Let $X$ denote the proportion of heads, and $F$ be the event that we flip heads first. Then, we have $E[X] = E[X|F]P[F] + E[X|F^c]P[F^c].$
Let’s investigate the tails case, or $F^c$. We first see that $P[F^c] = 0.1$, so it remains to calculate $E[X | F^c]$. Notice that now, our stopping condition is getting a single heads. So we can model this as a geometric random variable.
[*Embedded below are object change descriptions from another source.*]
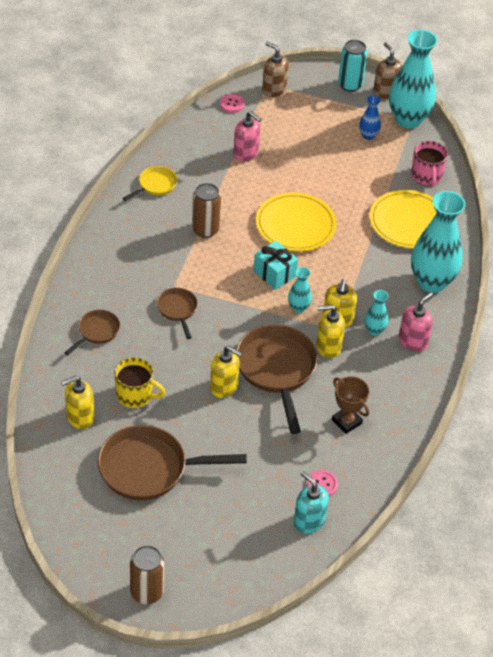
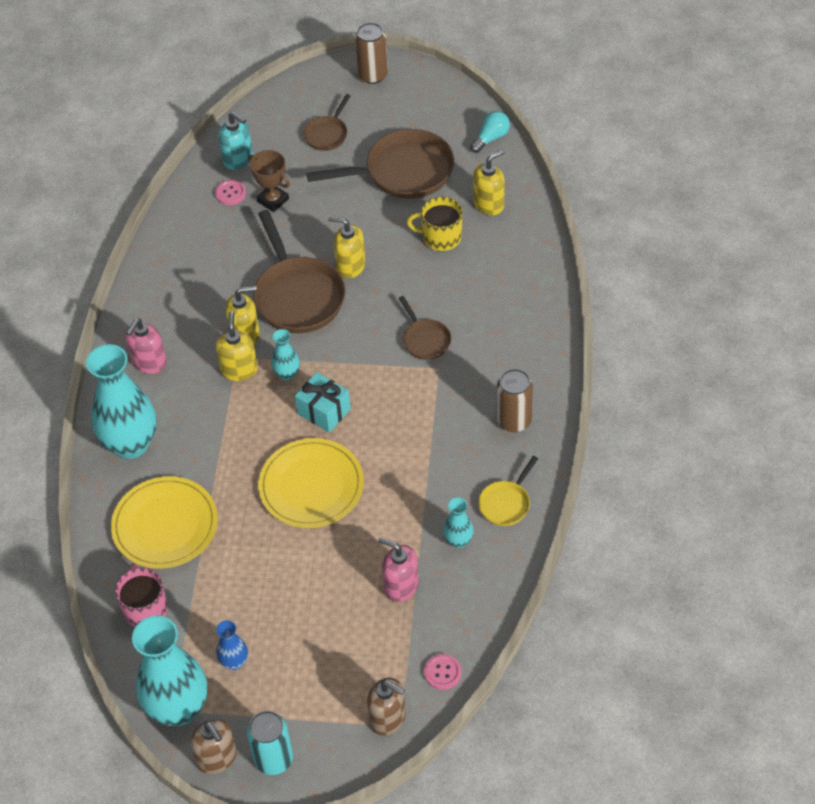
camera: 175 degrees right, 5 degrees up
(51, 486) = (491, 138): none -> turquoise light bulb
(97, 332) = (506, 294): brown pan -> brown pan (327, 134)
(205, 229) = (423, 452): brown can -> brown can (514, 421)
(346, 422) = (214, 258): brown trophy -> brown trophy (273, 200)
(374, 330) = (195, 366): turquoise vase -> turquoise vase (458, 541)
Concretely, let $Y$ be the number of flips until we get a heads. Then, $Y \sim \text{Geom}(0.9),$ and we see that after $Y$ flips we now have 1 head and $Y$ tails (including the first flip), so the proportion of heads is $\frac{1}{Y+1}.$ In expectations, this is written as $E[X | F^c] = E\left[\frac{1}{Y+1}\right].$ If $E[1/X] = 1/E[X]$, then it turns out that 0.9 would probably be the expected value here. But it’s not, so we have to do more work.
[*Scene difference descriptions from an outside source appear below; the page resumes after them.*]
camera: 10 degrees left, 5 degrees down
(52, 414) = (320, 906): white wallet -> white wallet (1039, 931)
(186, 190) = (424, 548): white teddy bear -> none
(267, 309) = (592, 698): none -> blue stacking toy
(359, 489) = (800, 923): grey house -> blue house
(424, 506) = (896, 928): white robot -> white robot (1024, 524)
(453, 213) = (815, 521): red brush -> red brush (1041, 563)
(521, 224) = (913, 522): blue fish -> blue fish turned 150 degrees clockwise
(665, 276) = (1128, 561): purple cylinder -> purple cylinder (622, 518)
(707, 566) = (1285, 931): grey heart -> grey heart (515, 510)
Let’s calculate $E\left[\frac{1}{Y+1}\right]$ explicitly, with $p = 0.9$.
$$ E\left[\frac{1}{Y+1}\right] = \sum_{k=1}^\infty \frac{p \cdot (1-p)^{k–1}}{k+1} = \frac{p}{(1-p)^2} \sum_{k=1}^\infty \frac{(1-p)^{k+1}}{k+1}. $$
Let $b = 1-p$. We are now interested in finding $\sum_{k=1}^\infty \frac{b^{k+1}}{k+1}$. Reindexing, this gives us $\sum_{k=2}^\infty \frac{b^k}{k}$. One might recall an integration trick from finding the expected value of the geometric distribution. It turns out we can use the same integration trick to do our job.
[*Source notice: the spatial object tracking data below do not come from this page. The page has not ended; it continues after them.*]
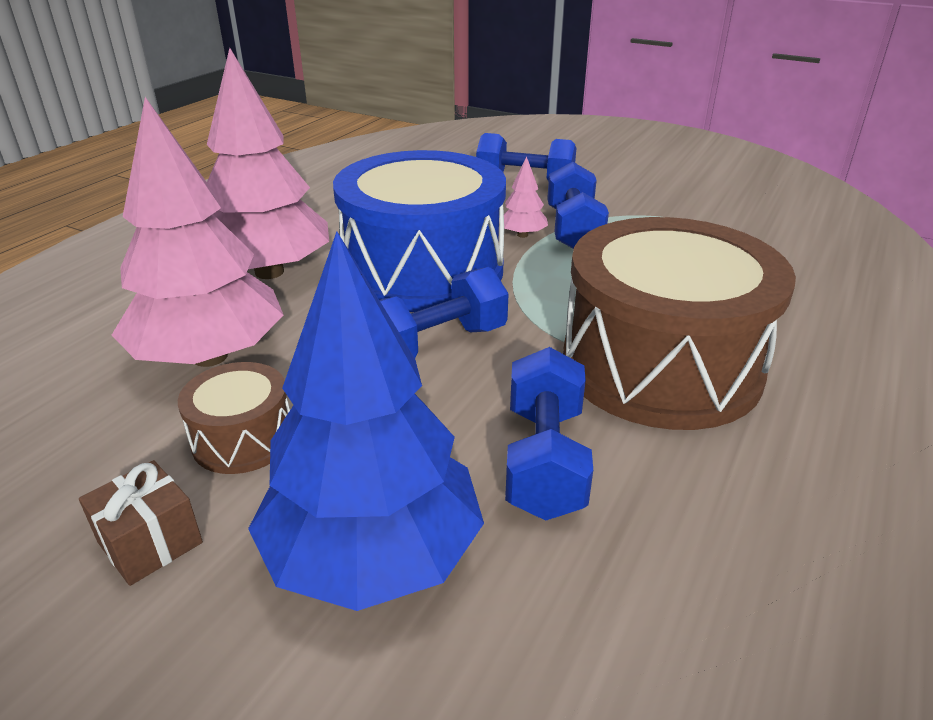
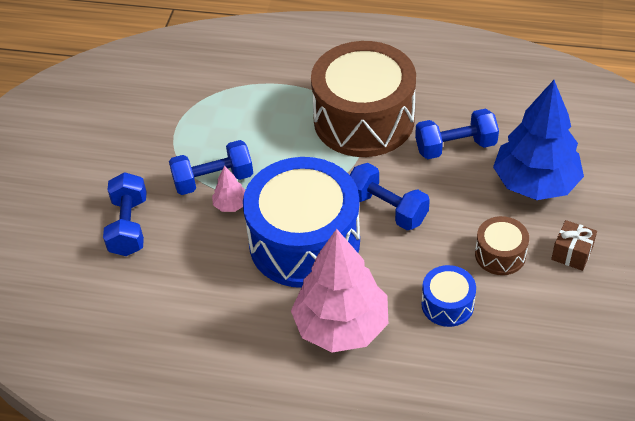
camera: 105 degrees left, 15 degrees up
(210, 356) = (447, 304): pink tree -> blue drum

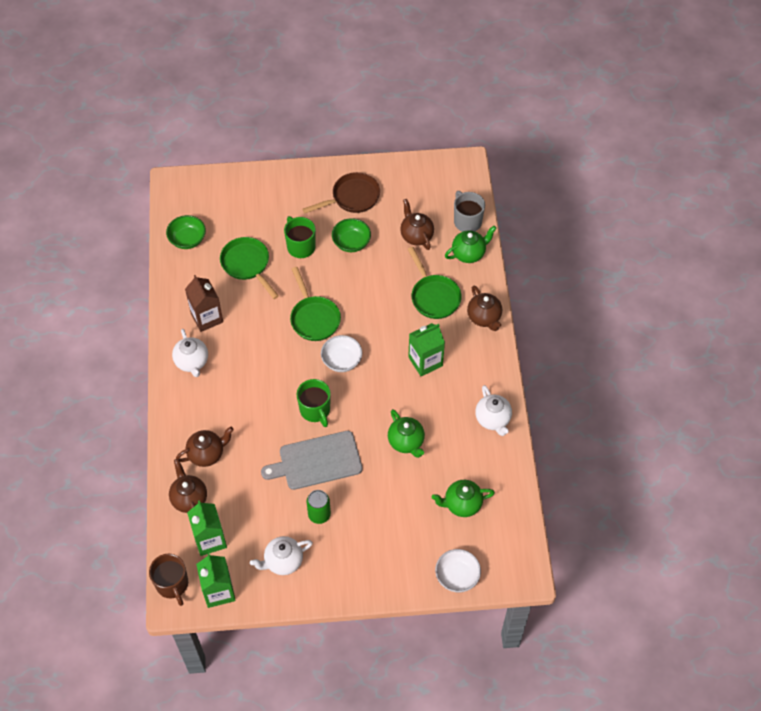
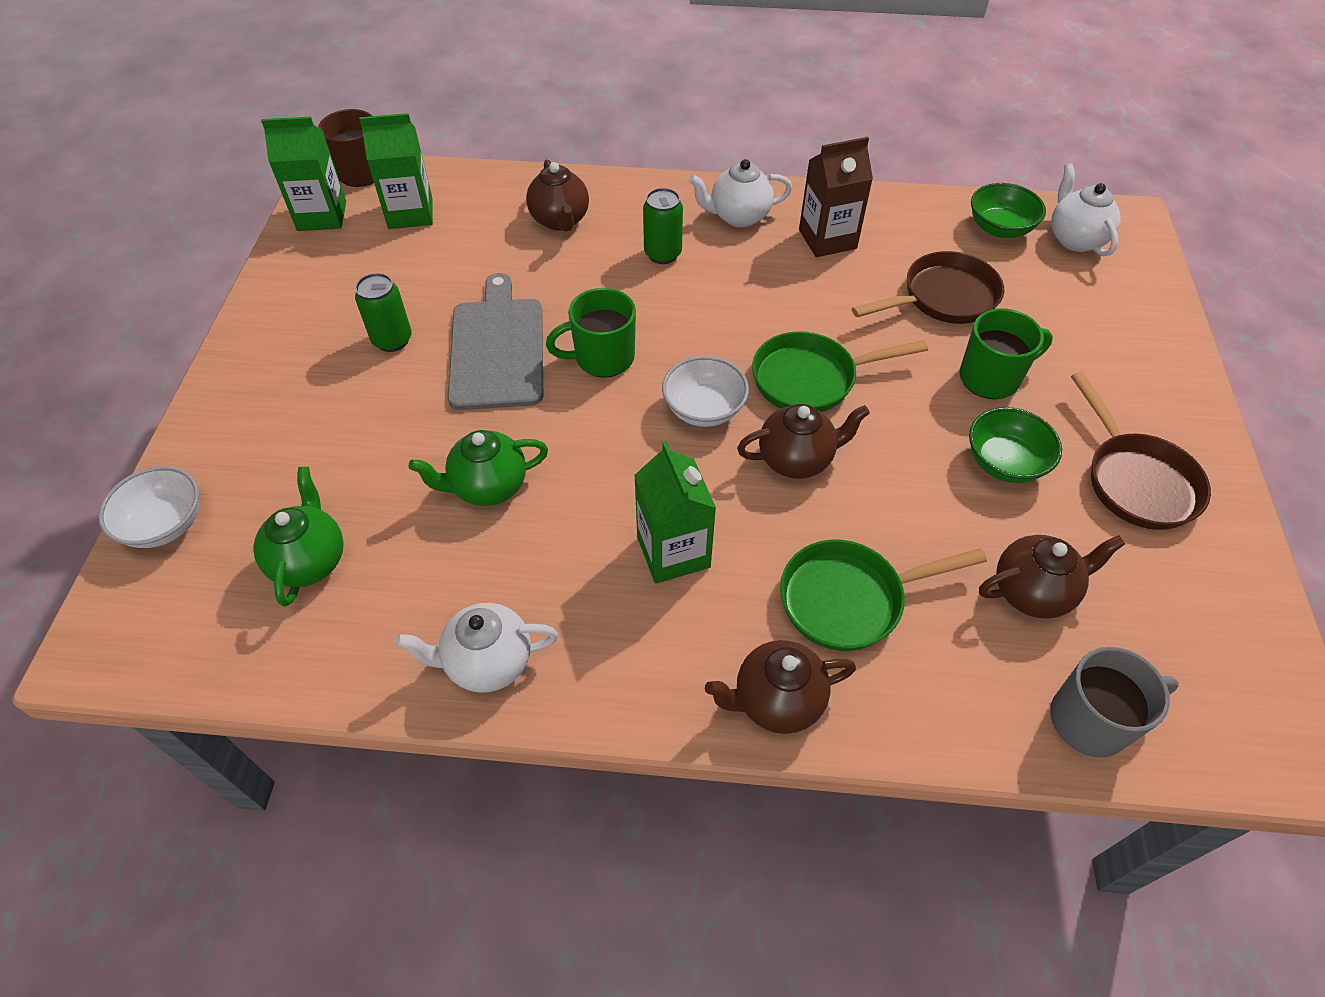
camera: 100 degrees right, 5 degrees down
(189, 499) = (489, 197): brown teapot -> brown teapot (796, 459)
(230, 395) = (663, 254): none -> green can
(247, 265) = (943, 298): green pan -> brown pan
(283, 561) = (331, 288): white teapot -> white teapot (1075, 239)
(469, 254) = (981, 704): green teapot -> none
Let’s consider $\sum_{k=1}^\infty b^k$. This is a geometric series, and since $0 < b < 1$ it converges. Thus, we have that
$$ \int_0^b \sum_{k=1}^\infty x^k dx = \sum_{k=1}^\infty \int_0^b x^k dx = \sum_{k=1}^\infty \frac{b^{k+1}}{k+1} = \sum_{k=2}^\infty \frac{b^k}{k}. $$
But $\sum_{k=1}^\infty b^k = \frac{b}{1-b}$, so we see that $$ \sum_{k=2}^\infty \frac{b^k}{k} = \int_0^b \frac{x}{1-x} dx = -b - \ln(1-b). $$
Let’s relate this back to our original sum.
$$ E\left[\frac{1}{Y+1}\right] = \frac{p}{(1-p)^2} \sum_{k=2}^\infty \frac{(1-p)^k}{k} = \frac{p}{(1-p)^2} \cdot (-(1-p) - \ln(1 - (1-p)) $$
To simplify this a little bit, let $q = 1-p$. We then have $$E\left[\frac{1}{Y+1}\right] = \frac{-(pq + p\ln(p))}{q^2}$$.
Thus, if we plug in $p = 0.9, q = 0.1,$ we’ll end up with the expected value of proportion of heads, given that we flip a tails on the first flip. This turns out to be $\approx 0.482$, which makes sense - in all likelyhood the next one is red, giving us a proportion of $1:1$, but this isnt always the case so it should be slightly lower.
One must wonder - can we do the same thing on the other side? The answer is yes. Let us think about the proportion of heads, given that we flip a heads first. We are now counting the number of flips $Z$ until we get a tails, which turns out to be another geometric random variable with $p = 0.1$. We will end up with $Z$ heads (including first flip) and $1$ tail, so the total proportion is $Z/(Z+1)$. Thus, we’re interested in $E[Z/(Z+1)]$ which isn’t quite the same form. However, notice that $Z/(Z+1) = 1 – 1/(Z+1)$, so all is good. Let’s put everything together.
$$ E[X] = E[X | F] P[F] + E[X | F^c] P[F^c] $$ $$ = \boxed{10 \left(-\frac{9}{100} + \frac{9}{10} \ln\left(\frac{10}{9}\right)\right) + \frac{9}{10} \left(1 - \frac{100}{81} \left(-\frac{9}{100} + \frac{\ln(10)}{10}\right)\right) \approx 0.7924} $$
As a final sanity check, we can write a little simluation to do this for us
import random
def expected_proportion(p):
H = 0
T = 0
while H == 0 or T == 0:
if random.random() < p:
H += 1
else:
T += 1
return H / (H + T)
tries = 1000000
p = 0.9
random.seed(0)
prop = 0
for i in range(tries):
prop += expected_proportion(p)
print(prop / tries)Running this gives us $0.7924890799861707$, which is pretty close (up to 4 sig figs!) to our expected value.